Excerpted text
***

Analyzing of singlet fermionic dark matter via the updated direct detection data

Abstract

We revisit the parameter space of singlet fermionic cold dark matter model in order to determine the role of the mixing angle between the standard model Higgs and a new singlet one. Furthermore, we restudy the direct detection constraints with the updated and new experimental data. As an important conclusion, this model is completely excluded by recent XENON100, PandaX II and LUX data.

1 Introduction

There exist several pieces of evidence that indicate the highest fraction of matter in the universe is composed of unknown particles called dark matter (DM) (see [1, 2]). The baryonic matter contributes only less than 5% of the universe content. While the standard model (SM) is very successful in the experimental tests, it does not predict any appropriate candidate for DM. Hence, many authors have been convinced that we need a model beyond the SM. The evidence hints that the DM candidates should be mostly stable, non-baryonic, massive, non-relativistic and have insignificant or very weak interactions with other particles (see [3] for a discussion of the conditions of DM candidates and their properties). The DM particles with these properties are often called cold DM (CDM) or weakly interacting massive particles (WIMPs). Since no signal, predicted by any theory beyond SM, has been confirmed experimentally, it is reasonable to consider the most minimal extension of the SM to explain DM. Singlet fermionic CDM (SFCDM) is a minimal extension of the SM which proposes a singlet fermion as an appropriate candidate for CDM [4,5,6,7].

One can achieve a renormalizable theory for SFCDM if the SM is extended by a singlet fermion as CDM and a singlet scalar Higgs boson as a mediator. For the SFCDM masses below 100 GeV, the relic abundance constraint and the direct detection bounds have been studied in [5, 6]. An almost comprehensive study of the parameter space of SFCDM has been performed in [7]. The SFCDM annihilation into two photons under the relic abundance constraint has been obtained and compared with Fermi-Lat bounds for masses below 200 GeV in [8]. From the Higgs coupling measurements, the mixing angle is constrained at 95% CL to be \(\sin \theta \lesssim 0.4\) [9], independent of the second Higgs mass. The analysis of Ref. [10], by the electroweak precision tests, implies slightly stronger constraints in the relevant mass range; for example one finds \(\sin \theta \le 0.32\) for the second Higgs mass about 750 GeV at 95% CL. In addition, for this mass of the Higgs, it has been shown that \(\sin \theta \) is constrained to be less than 0.1, and this constraint is also put on any scenario where the new scalar is somehow involved in electroweak symmetry breaking [11]. In this paper, we restudy the parameter space of the SFCDM, focusing on the role of the Higgs mixing angle and compare our results with latest experimental data. We take the SM and singlet Higgs mass to be 125 and 750 GeV, respectively. The former is fixed by earlier ATLAS [19] and CMS [20] results. For the latter, due to the above statements for the Higgs mixing angle, we choose 750 TeV as an interesting mass.¹ Of course, as we shall state in Sect. 3.1, for the other masses between the range about 500–1000 GeV our general results and discussions do not get altered.

***

Exercise prompt
Carry the text on singlet fermionic dark matter forward, starting after its last sentence. You will not need the material.

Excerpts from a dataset

***

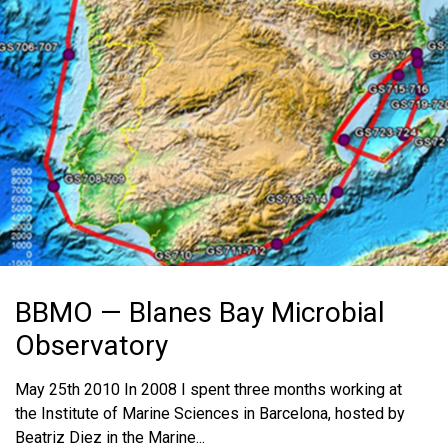
MEDIA RESOURCES
BLOG
IN THE NEWS
MEDIA RESOURCES
BBMO — Blanes Bay Microbial
Observatory
May 25th 2010 In 2008 I spent three months working at
the Institute of Marine Sciences in Barcelona, hosted by
Beatriz Diez in the Marine...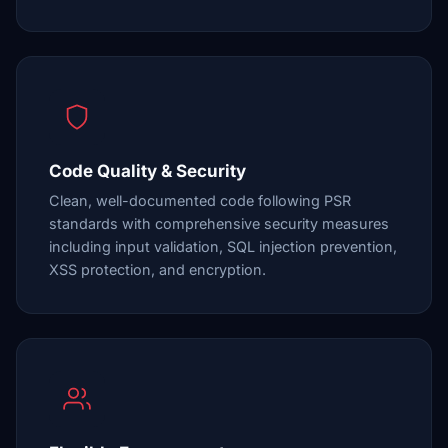
Code Quality & Security
Clean, well-documented code following PSR
standards with comprehensive security measures
including input validation, SQL injection prevention,
XSS protection, and encryption.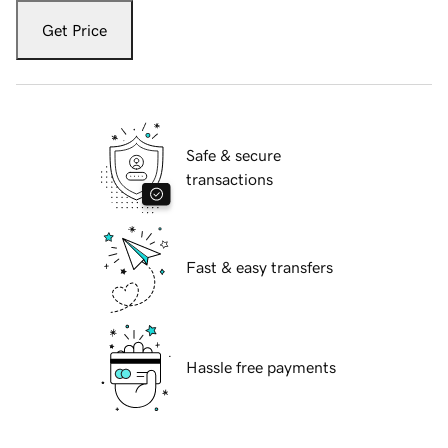
Get Price
Safe & secure
transactions
Fast & easy transfers
Hassle free payments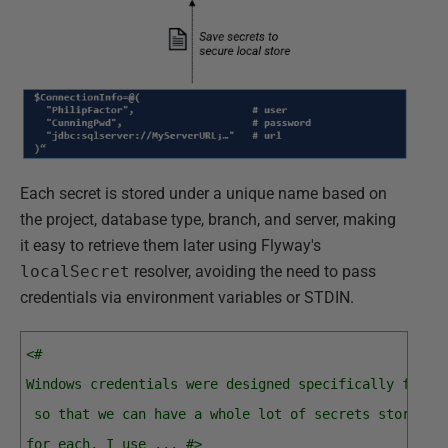
Each secret is stored under a unique name based on
the project, database type, branch, and server, making
it easy to retrieve them later using Flyway's
localSecret
resolver, avoiding the need to pass
credentials via environment variables or STDIN.
<#
Windows credentials were designed specifically for u
 so that we can have a whole lot of secrets stored, 
for each. I use ... #>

***

Output of the exercise
Furthermore, there are several experiments which report the measured cross section for direct detection of dark matter, recently, such as the XENON100, LUX, COUPP, PICO, EDELWIESS II, PandaX II and Darkside Collaborations. In this paper, using the most updated direct detection data reported by some of these experiments and considering the issues on the mixing angle mentioned above, we reanalyze the parameter space by imposing the relic abundance condition. We shall see that the entire parameter space is excluded by XENON100 [21], PandaX II [22], and LUX [23].

We have organized the paper as follows: in Sect. 2 the renormalizable model for a SFCDM is briefly reviewed. In Sect. 3, we obtain the coupling constant by imposing the relic abundance condition, then we calculate the scattering cross section of SFCDM from the nucleon and explore the parameter space using the most recent direct detection data. Finally, we summarize our discussion and conclusions in the last section.

2 The model

The most minimal extension of the SM, including a CDM candidate, is achieved by adding a gauge singlet fermion. We can consider the singlet fermion to play the dark matter role (SFCDM) provided that it has a very weak interaction with the SM particles because it must respect the relic abundance condition. To accommodate this in a renormalizable manner, a singlet Higgs S, in addition to the usual Higgs doublet, is needed as mediator between SFCDM and the SM particles [5, 7]. The Lagrangian for the SFCDM model can be decomposed as follows:

$$\begin{aligned} \mathcal{L}_\mathrm{{SFCDM}}=\mathcal{L}_\mathrm{{SM}}+\mathcal{L}_\mathrm{{hid}}+\mathcal{L}_\mathrm{{int}}, \end{aligned}$$

(1)

where \(\mathcal{L}_\mathrm{{SM}}\) is the SM Lagrangian and \(\mathcal{L}_\mathrm{{hid}}\) denotes the hidden sector Lagrangian,

$$\begin{aligned} \mathcal{L}_\mathrm{{hid}}=\mathcal{L}_\psi +\mathcal{L}_\mathrm{{S}}-{g_s \overline{\psi }\psi S}. \end{aligned}$$

(2)

Here, \(\mathcal{L}_\psi \) and \(\mathcal{L}_\mathrm{{S}}\) are the free Lagrangians of SFCDM,

(3)

and the singlet Higgs,

$$\begin{aligned} \mathcal{L}_\mathrm{{S}}=\frac{1}{2} (\partial _\mu S)(\partial ^\mu S)-\frac{m_0^2}{2}S^2-\frac{\lambda _3}{3!}S^3-\frac{\lambda _4}{4!}S^4.\end{aligned}$$

(4)

The last term in Eq. (2) is due to the interaction between the SFCDM and singlet Higgs with coupling constant \(g_s\). In Eq. (1), \(\mathcal{L}_\mathrm{{int}}\) is related to the interaction between the new singlet Higgs and the SM doublet one,

$$\begin{aligned} \mathcal{L}_\mathrm{{int}}=-\lambda _1H^\dag HS-\lambda _2H^\dag HS^2. \end{aligned}$$

(5)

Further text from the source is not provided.